Stored data entries
-.-.-

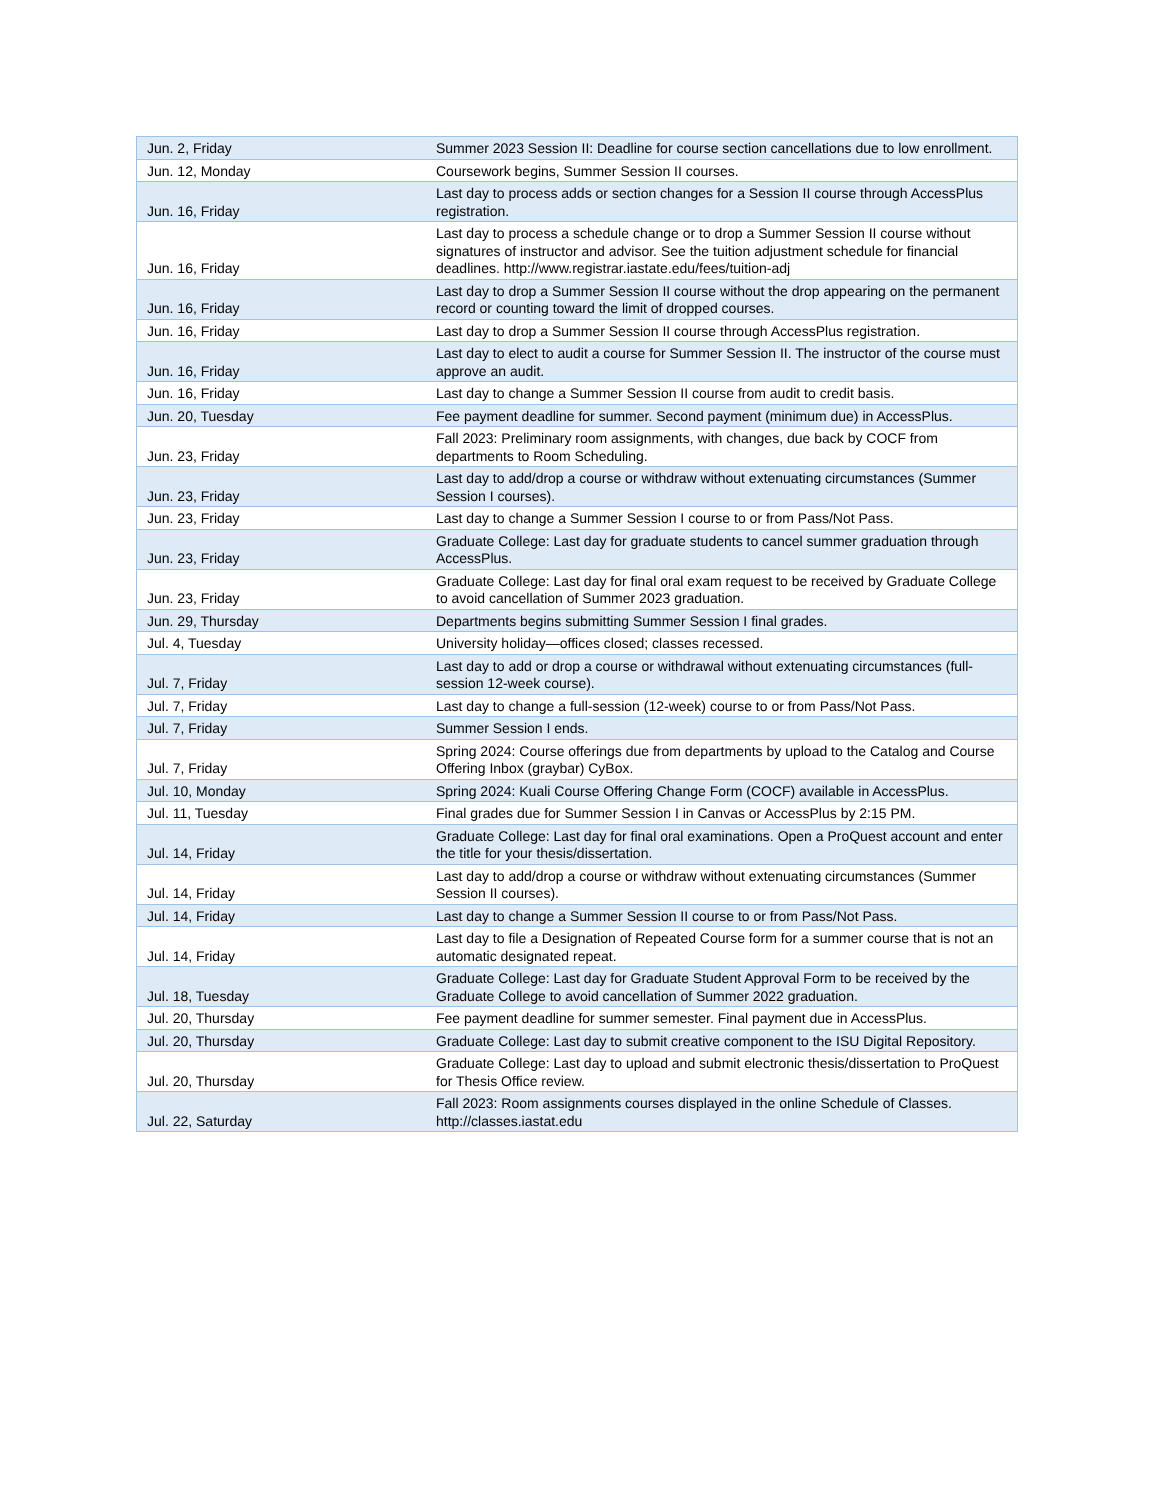| Jun. 2, Friday | Summer 2023 Session II: Deadline for course section cancellations due to low enrollment. |
| Jun. 12, Monday | Coursework begins, Summer Session II courses. |
| Jun. 16, Friday | Last day to process adds or section changes for a Session II course through AccessPlus registration. |
| Jun. 16, Friday | Last day to process a schedule change or to drop a Summer Session II course without signatures of instructor and advisor. See the tuition adjustment schedule for financial deadlines. http://www.registrar.iastate.edu/fees/tuition-adj |
| Jun. 16, Friday | Last day to drop a Summer Session II course without the drop appearing on the permanent record or counting toward the limit of dropped courses. |
| Jun. 16, Friday | Last day to drop a Summer Session II course through AccessPlus registration. |
| Jun. 16, Friday | Last day to elect to audit a course for Summer Session II. The instructor of the course must approve an audit. |
| Jun. 16, Friday | Last day to change a Summer Session II course from audit to credit basis. |
| Jun. 20, Tuesday | Fee payment deadline for summer. Second payment (minimum due) in AccessPlus. |
| Jun. 23, Friday | Fall 2023: Preliminary room assignments, with changes, due back by COCF from departments to Room Scheduling. |
| Jun. 23, Friday | Last day to add/drop a course or withdraw without extenuating circumstances (Summer Session I courses). |
| Jun. 23, Friday | Last day to change a Summer Session I course to or from Pass/Not Pass. |
| Jun. 23, Friday | Graduate College: Last day for graduate students to cancel summer graduation through AccessPlus. |
| Jun. 23, Friday | Graduate College: Last day for final oral exam request to be received by Graduate College to avoid cancellation of Summer 2023 graduation. |
| Jun. 29, Thursday | Departments begins submitting Summer Session I final grades. |
| Jul. 4, Tuesday | University holiday—offices closed; classes recessed. |
| Jul. 7, Friday | Last day to add or drop a course or withdrawal without extenuating circumstances (full-session 12-week course). |
| Jul. 7, Friday | Last day to change a full-session (12-week) course to or from Pass/Not Pass. |
| Jul. 7, Friday | Summer Session I ends. |
| Jul. 7, Friday | Spring 2024: Course offerings due from departments by upload to the Catalog and Course Offering Inbox (graybar) CyBox. |
| Jul. 10, Monday | Spring 2024: Kuali Course Offering Change Form (COCF) available in AccessPlus. |
| Jul. 11, Tuesday | Final grades due for Summer Session I in Canvas or AccessPlus by 2:15 PM. |
| Jul. 14, Friday | Graduate College: Last day for final oral examinations. Open a ProQuest account and enter the title for your thesis/dissertation. |
| Jul. 14, Friday | Last day to add/drop a course or withdraw without extenuating circumstances (Summer Session II courses). |
| Jul. 14, Friday | Last day to change a Summer Session II course to or from Pass/Not Pass. |
| Jul. 14, Friday | Last day to file a Designation of Repeated Course form for a summer course that is not an automatic designated repeat. |
| Jul. 18, Tuesday | Graduate College: Last day for Graduate Student Approval Form to be received by the Graduate College to avoid cancellation of Summer 2022 graduation. |
| Jul. 20, Thursday | Fee payment deadline for summer semester. Final payment due in AccessPlus. |
| Jul. 20, Thursday | Graduate College: Last day to submit creative component to the ISU Digital Repository. |
| Jul. 20, Thursday | Graduate College: Last day to upload and submit electronic thesis/dissertation to ProQuest for Thesis Office review. |
| Jul. 22, Saturday | Fall 2023: Room assignments courses displayed in the online Schedule of Classes. http://classes.iastat.edu |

-.-.-

[EXERCISE INSTRUCTIONS] Find each line in the records above that contains "classes", and copy it.

[SOLUTION BELOW]
| Jul. 4, Tuesday | University holiday—offices closed; classes recessed. |
| Jul. 22, Saturday | Fall 2023: Room assignments courses displayed in the online Schedule of Classes. http://classes.iastat.edu |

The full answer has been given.